City Hall workers may engage in industrial action over a directive issued by acting Town Clerk Carol Sooba to City Hall spokesman Royston King, instructing him to go on leave to allow for a re-examination of his department.
The Guyana Local Government Officers Union (GLGOU) has since intervened in the issue and its President Dale Beresford yesterday said that unless Sooba rescinds the order and follow the correct procedure, then the body will call for industrial action to be taken.
King received the notice on Thursday which indicated that he must proceed on leave as of August 27 for a period of three weeks. Efforts to reach Sooba for comment yesterday were unsuccessful.
“First of all, Mr. King needs to apply for leave through the personnel section and he is due for leave from October and at this point we don’t believe that officers should go on leave. They should be on board to deal with the issues,” Beresford told Stabroek News.
Beresford further reiterated that Sooba does not have the authority to instruct officers on leave and that such an order must go through several processes.
“It has to go through the standing committee, the social development and also the personnel committee. Additionally, we are saying that Mr. King should not be sent on leave at this junction. We are asking them who will undertake the duties of the [Public Relations Officer]? She has said the registrar supervisor, Valerie Chichester, who has no experience in public relations. Additionally, Mr. King’s department has a deputy, Debra Lewis, who has been functioning in his absence over and over to satisfaction. Again, this has been bypassed,” Beresford said.
King, meanwhile, suggested that he was being targeted. “She is now targeting public relations for obvious reasons and one of those reasons is because I was recommended by the council on two occasions to head the organisation as Town Clerk,” King told Stabroek News yesterday.

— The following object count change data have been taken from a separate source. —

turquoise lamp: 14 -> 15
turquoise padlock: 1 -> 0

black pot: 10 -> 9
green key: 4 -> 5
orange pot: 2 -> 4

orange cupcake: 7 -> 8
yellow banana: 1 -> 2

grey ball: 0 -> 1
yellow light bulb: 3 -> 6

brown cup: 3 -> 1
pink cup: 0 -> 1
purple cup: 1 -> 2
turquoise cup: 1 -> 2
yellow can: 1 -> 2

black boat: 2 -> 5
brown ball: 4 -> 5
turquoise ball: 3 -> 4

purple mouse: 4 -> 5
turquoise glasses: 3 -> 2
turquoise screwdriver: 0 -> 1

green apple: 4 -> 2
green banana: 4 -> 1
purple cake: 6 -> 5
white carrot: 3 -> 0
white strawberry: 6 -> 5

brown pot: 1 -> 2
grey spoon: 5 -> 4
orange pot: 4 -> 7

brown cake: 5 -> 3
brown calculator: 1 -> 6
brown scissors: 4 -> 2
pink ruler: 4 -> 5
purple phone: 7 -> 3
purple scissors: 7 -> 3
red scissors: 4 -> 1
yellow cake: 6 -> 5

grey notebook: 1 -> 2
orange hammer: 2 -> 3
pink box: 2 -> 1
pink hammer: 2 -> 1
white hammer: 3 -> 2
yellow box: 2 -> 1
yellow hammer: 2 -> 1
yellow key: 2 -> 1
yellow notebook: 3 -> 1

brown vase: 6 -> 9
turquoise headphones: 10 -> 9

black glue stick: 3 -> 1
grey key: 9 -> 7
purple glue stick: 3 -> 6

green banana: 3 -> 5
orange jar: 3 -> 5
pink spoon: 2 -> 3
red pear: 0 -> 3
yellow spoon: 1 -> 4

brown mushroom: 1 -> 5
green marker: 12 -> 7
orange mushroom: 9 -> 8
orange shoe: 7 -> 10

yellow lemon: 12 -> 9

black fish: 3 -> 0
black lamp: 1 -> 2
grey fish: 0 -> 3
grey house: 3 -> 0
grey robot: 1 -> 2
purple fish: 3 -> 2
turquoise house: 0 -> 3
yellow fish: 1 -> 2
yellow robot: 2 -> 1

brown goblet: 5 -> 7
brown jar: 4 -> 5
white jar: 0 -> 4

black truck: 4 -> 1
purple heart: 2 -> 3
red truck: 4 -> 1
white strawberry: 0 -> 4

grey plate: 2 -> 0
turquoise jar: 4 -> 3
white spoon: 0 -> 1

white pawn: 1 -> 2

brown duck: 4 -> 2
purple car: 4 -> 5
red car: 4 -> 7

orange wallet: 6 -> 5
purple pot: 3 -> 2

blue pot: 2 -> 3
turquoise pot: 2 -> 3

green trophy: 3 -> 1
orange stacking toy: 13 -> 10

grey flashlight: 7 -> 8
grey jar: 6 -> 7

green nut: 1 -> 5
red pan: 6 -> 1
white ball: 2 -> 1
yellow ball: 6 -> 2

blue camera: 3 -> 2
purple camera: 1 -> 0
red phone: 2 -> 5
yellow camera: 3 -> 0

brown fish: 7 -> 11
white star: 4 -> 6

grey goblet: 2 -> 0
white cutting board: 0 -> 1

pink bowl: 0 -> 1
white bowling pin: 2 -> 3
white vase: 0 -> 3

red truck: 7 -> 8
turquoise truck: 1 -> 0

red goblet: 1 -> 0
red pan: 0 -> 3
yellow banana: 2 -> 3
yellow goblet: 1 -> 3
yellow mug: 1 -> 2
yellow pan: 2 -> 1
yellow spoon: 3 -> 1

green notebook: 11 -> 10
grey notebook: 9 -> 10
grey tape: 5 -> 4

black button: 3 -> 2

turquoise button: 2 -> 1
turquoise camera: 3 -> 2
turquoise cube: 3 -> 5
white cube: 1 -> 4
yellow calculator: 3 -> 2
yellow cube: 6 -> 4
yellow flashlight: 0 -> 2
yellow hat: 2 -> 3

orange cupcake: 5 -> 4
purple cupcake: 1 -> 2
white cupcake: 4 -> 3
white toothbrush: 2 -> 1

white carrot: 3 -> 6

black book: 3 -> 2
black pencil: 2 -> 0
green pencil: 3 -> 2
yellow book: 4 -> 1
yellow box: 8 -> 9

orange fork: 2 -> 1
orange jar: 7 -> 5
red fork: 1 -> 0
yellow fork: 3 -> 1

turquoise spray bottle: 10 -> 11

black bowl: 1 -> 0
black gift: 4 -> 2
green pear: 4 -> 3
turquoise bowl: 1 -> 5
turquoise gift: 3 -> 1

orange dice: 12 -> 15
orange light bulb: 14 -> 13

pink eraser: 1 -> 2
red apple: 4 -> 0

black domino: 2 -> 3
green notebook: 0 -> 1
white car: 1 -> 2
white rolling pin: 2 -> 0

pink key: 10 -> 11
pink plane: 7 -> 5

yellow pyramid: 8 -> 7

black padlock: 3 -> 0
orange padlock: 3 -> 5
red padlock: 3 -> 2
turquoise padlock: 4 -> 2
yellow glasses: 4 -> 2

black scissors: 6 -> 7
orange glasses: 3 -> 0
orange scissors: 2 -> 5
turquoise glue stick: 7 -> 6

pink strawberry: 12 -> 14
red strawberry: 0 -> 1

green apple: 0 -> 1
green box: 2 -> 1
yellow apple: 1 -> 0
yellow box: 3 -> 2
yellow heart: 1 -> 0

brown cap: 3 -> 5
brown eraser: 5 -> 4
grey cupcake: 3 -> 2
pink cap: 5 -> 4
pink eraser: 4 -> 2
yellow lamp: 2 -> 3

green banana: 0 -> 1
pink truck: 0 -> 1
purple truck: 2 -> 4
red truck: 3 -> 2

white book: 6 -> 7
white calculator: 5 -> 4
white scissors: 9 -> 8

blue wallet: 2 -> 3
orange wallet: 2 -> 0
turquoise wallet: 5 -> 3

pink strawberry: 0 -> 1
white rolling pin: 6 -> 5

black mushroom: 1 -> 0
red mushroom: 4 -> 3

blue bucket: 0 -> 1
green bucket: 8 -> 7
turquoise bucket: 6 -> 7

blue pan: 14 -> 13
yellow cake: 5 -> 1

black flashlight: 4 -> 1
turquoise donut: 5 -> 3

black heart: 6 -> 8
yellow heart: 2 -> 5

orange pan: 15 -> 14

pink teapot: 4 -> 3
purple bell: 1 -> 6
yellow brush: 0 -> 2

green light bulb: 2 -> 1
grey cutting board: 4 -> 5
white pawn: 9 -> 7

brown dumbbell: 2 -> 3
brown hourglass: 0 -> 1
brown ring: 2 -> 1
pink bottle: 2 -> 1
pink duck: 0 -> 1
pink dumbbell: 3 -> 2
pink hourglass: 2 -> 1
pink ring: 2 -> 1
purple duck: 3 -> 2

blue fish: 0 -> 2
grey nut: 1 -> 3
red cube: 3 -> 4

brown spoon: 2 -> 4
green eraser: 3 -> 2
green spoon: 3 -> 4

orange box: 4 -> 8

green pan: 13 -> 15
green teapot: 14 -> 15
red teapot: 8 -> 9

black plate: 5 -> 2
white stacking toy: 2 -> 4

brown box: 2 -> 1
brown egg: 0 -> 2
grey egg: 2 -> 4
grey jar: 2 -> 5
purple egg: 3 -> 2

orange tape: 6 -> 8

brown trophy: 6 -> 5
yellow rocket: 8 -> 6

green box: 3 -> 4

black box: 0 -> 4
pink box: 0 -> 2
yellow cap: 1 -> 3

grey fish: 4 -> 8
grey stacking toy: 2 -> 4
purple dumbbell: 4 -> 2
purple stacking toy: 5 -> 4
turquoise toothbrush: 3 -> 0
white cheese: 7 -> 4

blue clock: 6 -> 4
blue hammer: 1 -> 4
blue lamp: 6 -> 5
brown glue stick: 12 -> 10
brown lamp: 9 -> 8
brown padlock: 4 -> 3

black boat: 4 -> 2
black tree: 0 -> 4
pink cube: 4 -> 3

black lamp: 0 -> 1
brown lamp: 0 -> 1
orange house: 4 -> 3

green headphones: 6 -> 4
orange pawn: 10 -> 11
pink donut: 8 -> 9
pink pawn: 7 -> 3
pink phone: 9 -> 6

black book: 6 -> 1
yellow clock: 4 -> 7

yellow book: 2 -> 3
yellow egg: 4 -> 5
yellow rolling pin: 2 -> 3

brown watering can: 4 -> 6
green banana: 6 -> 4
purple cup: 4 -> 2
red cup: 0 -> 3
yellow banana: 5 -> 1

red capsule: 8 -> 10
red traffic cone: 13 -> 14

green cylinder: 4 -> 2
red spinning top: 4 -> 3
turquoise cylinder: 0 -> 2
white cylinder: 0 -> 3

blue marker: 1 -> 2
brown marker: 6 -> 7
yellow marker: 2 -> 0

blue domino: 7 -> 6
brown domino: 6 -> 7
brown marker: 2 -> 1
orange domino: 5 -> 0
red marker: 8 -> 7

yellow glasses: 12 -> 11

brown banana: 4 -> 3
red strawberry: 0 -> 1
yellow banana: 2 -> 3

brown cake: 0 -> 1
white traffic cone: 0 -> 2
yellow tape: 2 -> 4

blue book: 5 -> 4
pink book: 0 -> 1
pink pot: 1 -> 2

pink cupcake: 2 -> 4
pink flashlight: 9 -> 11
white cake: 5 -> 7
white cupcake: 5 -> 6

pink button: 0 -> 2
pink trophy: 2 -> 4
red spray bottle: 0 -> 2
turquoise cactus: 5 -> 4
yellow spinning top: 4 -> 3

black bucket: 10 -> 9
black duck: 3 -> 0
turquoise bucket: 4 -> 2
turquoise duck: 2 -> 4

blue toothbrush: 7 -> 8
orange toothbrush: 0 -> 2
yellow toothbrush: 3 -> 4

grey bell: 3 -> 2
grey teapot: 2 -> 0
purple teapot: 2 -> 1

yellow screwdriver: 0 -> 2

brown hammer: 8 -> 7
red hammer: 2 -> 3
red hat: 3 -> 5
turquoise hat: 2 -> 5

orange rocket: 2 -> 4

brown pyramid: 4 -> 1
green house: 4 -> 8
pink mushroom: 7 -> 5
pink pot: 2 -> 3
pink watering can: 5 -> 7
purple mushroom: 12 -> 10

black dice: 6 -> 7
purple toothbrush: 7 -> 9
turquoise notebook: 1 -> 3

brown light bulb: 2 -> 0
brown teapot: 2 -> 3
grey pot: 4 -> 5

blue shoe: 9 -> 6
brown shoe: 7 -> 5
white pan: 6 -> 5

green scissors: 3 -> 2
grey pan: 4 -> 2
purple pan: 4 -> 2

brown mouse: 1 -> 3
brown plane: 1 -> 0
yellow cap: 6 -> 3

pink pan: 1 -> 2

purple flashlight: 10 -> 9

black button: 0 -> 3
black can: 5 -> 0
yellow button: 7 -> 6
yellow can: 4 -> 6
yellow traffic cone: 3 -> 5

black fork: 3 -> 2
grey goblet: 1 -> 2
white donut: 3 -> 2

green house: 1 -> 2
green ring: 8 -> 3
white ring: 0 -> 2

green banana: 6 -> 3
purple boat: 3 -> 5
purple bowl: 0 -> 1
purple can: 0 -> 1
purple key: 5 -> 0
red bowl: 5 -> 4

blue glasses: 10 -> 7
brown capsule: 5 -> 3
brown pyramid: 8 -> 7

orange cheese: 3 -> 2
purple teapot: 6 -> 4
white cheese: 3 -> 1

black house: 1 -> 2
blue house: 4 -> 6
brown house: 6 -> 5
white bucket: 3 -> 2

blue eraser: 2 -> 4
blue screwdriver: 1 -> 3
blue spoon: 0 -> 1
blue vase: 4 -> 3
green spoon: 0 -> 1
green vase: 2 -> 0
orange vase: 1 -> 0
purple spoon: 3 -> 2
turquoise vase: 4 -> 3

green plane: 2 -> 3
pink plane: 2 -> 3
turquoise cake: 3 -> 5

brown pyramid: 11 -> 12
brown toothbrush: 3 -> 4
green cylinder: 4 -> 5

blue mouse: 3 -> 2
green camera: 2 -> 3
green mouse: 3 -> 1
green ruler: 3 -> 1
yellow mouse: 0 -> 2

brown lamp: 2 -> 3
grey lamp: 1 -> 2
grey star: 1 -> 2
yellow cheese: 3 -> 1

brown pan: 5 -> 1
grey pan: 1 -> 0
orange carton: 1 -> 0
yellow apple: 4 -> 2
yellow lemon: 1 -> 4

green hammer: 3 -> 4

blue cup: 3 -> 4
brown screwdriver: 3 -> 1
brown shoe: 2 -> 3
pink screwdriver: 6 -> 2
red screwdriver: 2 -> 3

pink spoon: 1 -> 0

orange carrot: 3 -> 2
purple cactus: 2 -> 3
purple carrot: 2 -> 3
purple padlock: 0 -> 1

King was appointed to act as Town Clerk by the council—but without the approval of the Local Government Ministry—when it had identified replacements to act in the stead of six officers sent on leave to facilitate the police investigation into the city’s operations. However, just days later, the Local Government Ministry took a decision to have Sooba act in the position instead. This move was also criticised by the GLGOU.
Sooba does not have the authority to ask any officer of the municipality to proceed on leave, King said, while also questioning her competence to re-examine his department, since it is a specialist section.
Beresford also questioned the stakeholders who Sooba intended to involve in her re-examining process and noted that the unions need to be a part of the exercise. “You are saying that after 21 days you will complete reengineering of the section? Where is all the information for that coming from? King is the most applicable person,” he said.
Beresford also noted that currently committees are requesting that officers work beyond their normal working hours and this is a “countermove that is ill-conceived and it is counterproductive.”